Action item
Reproduce all of the material below word for word, keeping every line and character unchanged.

====

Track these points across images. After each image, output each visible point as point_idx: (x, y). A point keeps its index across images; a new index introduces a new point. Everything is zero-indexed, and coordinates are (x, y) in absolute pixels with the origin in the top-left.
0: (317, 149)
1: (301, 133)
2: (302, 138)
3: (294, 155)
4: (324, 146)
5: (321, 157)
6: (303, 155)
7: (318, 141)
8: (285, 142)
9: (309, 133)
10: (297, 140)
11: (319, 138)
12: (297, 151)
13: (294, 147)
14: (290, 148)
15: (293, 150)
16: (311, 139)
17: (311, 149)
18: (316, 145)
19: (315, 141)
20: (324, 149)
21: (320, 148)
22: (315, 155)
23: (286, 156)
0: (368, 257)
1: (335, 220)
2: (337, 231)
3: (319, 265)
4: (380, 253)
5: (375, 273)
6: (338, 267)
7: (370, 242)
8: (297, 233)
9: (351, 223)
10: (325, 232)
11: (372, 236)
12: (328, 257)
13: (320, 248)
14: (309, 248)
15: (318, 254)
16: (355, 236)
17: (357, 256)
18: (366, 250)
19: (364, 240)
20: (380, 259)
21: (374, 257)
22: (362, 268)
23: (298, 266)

====

Output of the task
Track these points across images. After each image, output each visible point as point_idx: (x, y). A point keeps its index across images; a new index introduces a new point. Everything is zero-indexed, and coordinates are (x, y) in absolute pixels with the origin in the top-left.
0: (317, 149)
1: (301, 133)
2: (302, 138)
3: (294, 155)
4: (324, 146)
5: (321, 157)
6: (303, 155)
7: (318, 141)
8: (285, 142)
9: (309, 133)
10: (297, 140)
11: (319, 138)
12: (297, 151)
13: (294, 147)
14: (290, 148)
15: (293, 150)
16: (311, 139)
17: (311, 149)
18: (316, 145)
19: (315, 141)
20: (324, 149)
21: (320, 148)
22: (315, 155)
23: (286, 156)
0: (368, 257)
1: (335, 220)
2: (337, 231)
3: (319, 265)
4: (380, 253)
5: (375, 273)
6: (338, 267)
7: (370, 242)
8: (297, 233)
9: (351, 223)
10: (325, 232)
11: (372, 236)
12: (328, 257)
13: (320, 248)
14: (309, 248)
15: (318, 254)
16: (355, 236)
17: (357, 256)
18: (366, 250)
19: (364, 240)
20: (380, 259)
21: (374, 257)
22: (362, 268)
23: (298, 266)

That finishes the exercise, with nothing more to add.